Caseous lymphadenitis is caused by the bacterial organism Corynebacterium pseudotuberculosis. The two vaccines that Colorado Serum Company makes for CLA are licensed for use in sheep only. These two vaccines are also the only two commercially available vaccines for combating CLA in the United States. The vaccine (Case-Bac) is a combination bacterin/toxoid, while Caseous D-T also contains tetanus toxoid and Clostridium perfringens type D toxoid as well.
The main reason why Colorado Serum Company did not have a label for usage of these vaccines in goats is safety.
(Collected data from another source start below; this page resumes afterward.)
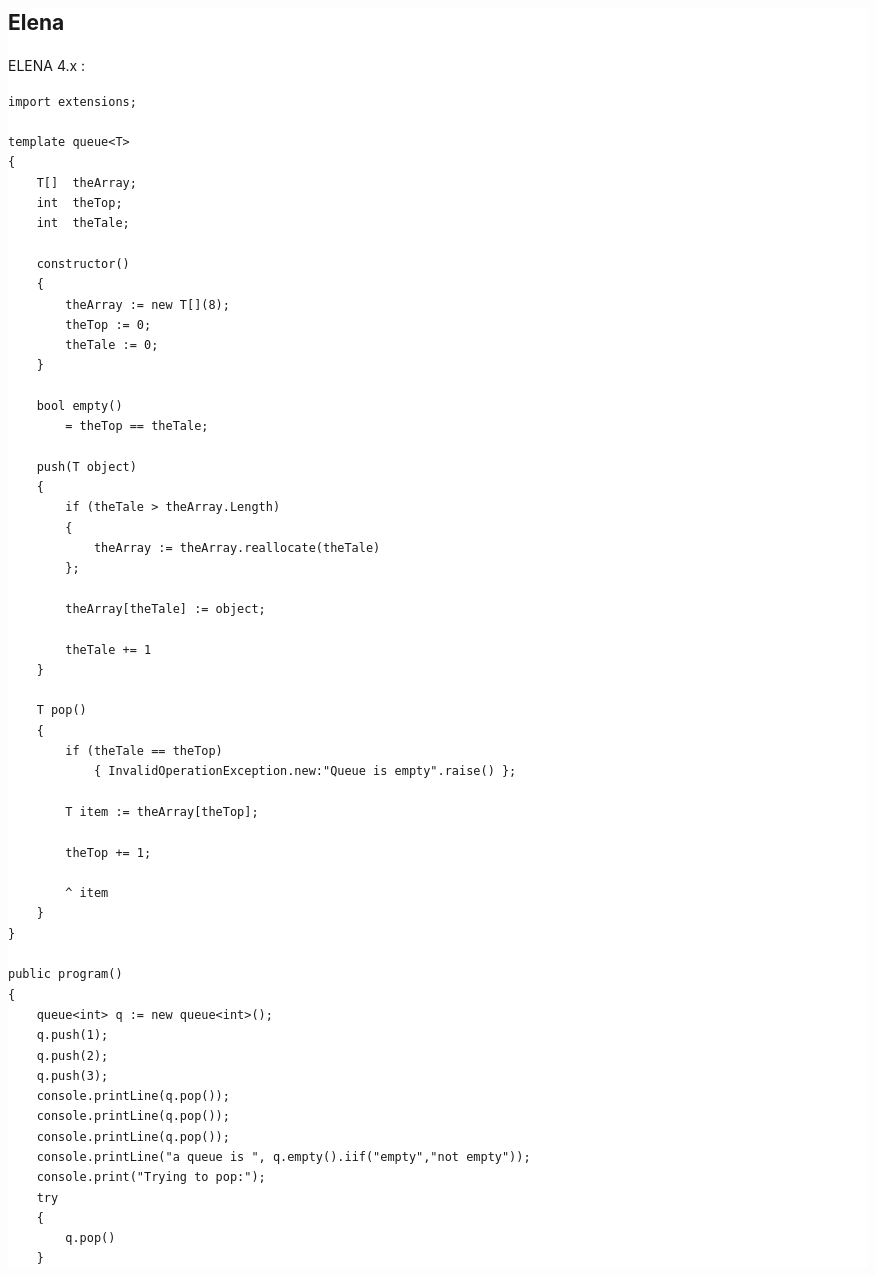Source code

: 
## Elena

ELENA 4.x :

```elena
import extensions;

template queue<T>
{
    T[]  theArray;
    int  theTop;
    int  theTale;

    constructor()
    {
        theArray := new T[](8);
        theTop := 0;
        theTale := 0;
    }

    bool empty()
        = theTop == theTale;

    push(T object)
    {
        if (theTale > theArray.Length)
        {
            theArray := theArray.reallocate(theTale)
        };

        theArray[theTale] := object;

        theTale += 1
    }

    T pop()
    {
        if (theTale == theTop)
            { InvalidOperationException.new:"Queue is empty".raise() };

        T item := theArray[theTop];

        theTop += 1;

        ^ item
    }
}

public program()
{
    queue<int> q := new queue<int>();
    q.push(1);
    q.push(2);
    q.push(3);
    console.printLine(q.pop());
    console.printLine(q.pop());
    console.printLine(q.pop());
    console.printLine("a queue is ", q.empty().iif("empty","not empty"));
    console.print("Trying to pop:");
    try
    {
        q.pop()
    }
```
Colorado Serum Company originally tested caseous vaccines in goats and noted varying levels of injection site reactions that went from no reactions to swellings about 14 inches in diameter. There would be associated lameness post-vaccination that would last anywhere from 1 to 30 days. All of these reactions would be unacceptable to USDA and therefore Colorado Serum Company never pursued a license in goats. Since Colorado Serum Company was unhappy with the safety profile of these vaccines in goats, we never pursued any further efficacy testing in goats. Over the years Colorado Serum Company has also received numerous calls from the field from people who have used this vaccine off label in goats. A fair percentage of vaccinated goats will develop a fever and become lethargic for a period of days. These goats will sometimes go off feed or have a reduction of feed intake. Milking does can have a decrease in milk production. Vaccinating pregnant animals can increase the risk factors. As in sheep, vaccinating goats that already have CLA will do absolutely no good and will only make the above-mentioned reactions worse. So you can see why we cannot recommend vaccinating goats with these vaccines.
However, all hope is not lost. There are other options for goat ranchers. First of all, I would strongly recommend having any suspect abscesses sampled by a veterinarian and submitted to a veterinary diagnostic lab to confirm if your herd has CLA. An article by Gezon, Bither, Hanson and Thompson in theJournal of the American Veterinary Medical Association 1991; 198:257-263, reported that over a 16 year period Actionmyces pyogenes was cultured 3 times more often than C. pseudotuberculosis in a particular goat herd with an ongoing history of internal and external abscesses. The point is – not every abscess in goats is CLA! If you confirm that you do indeed have CLA in your goat herd I would recommend not treating goats that have abscesses and either selling them or isolating them. Since there is no commercially available vaccine available for goats you may want to consider having an autogenous vaccine made from a sample of one of the abscesses that tested positive for CLA. Most autogenous products are whole-cell bacterins. It has been our experience that a bacterin/toxoid provides a much better immune response. I don’t know how much protection goats are going to receive from an autogenous bacterin. You may want to try an autogenous caseous bacterin in a limited number of goats and determine if it works in your goat herd.
Hopefully this helped answer questions about using Colorado Serum Company Case-Bac and Caseous D-Tvaccines in goats and why Colorado Serum Company can’t recommend it. Currently, Colorado Serum Company is actively pursuing a safer vaccine for CLA that can be licensed for use in goats.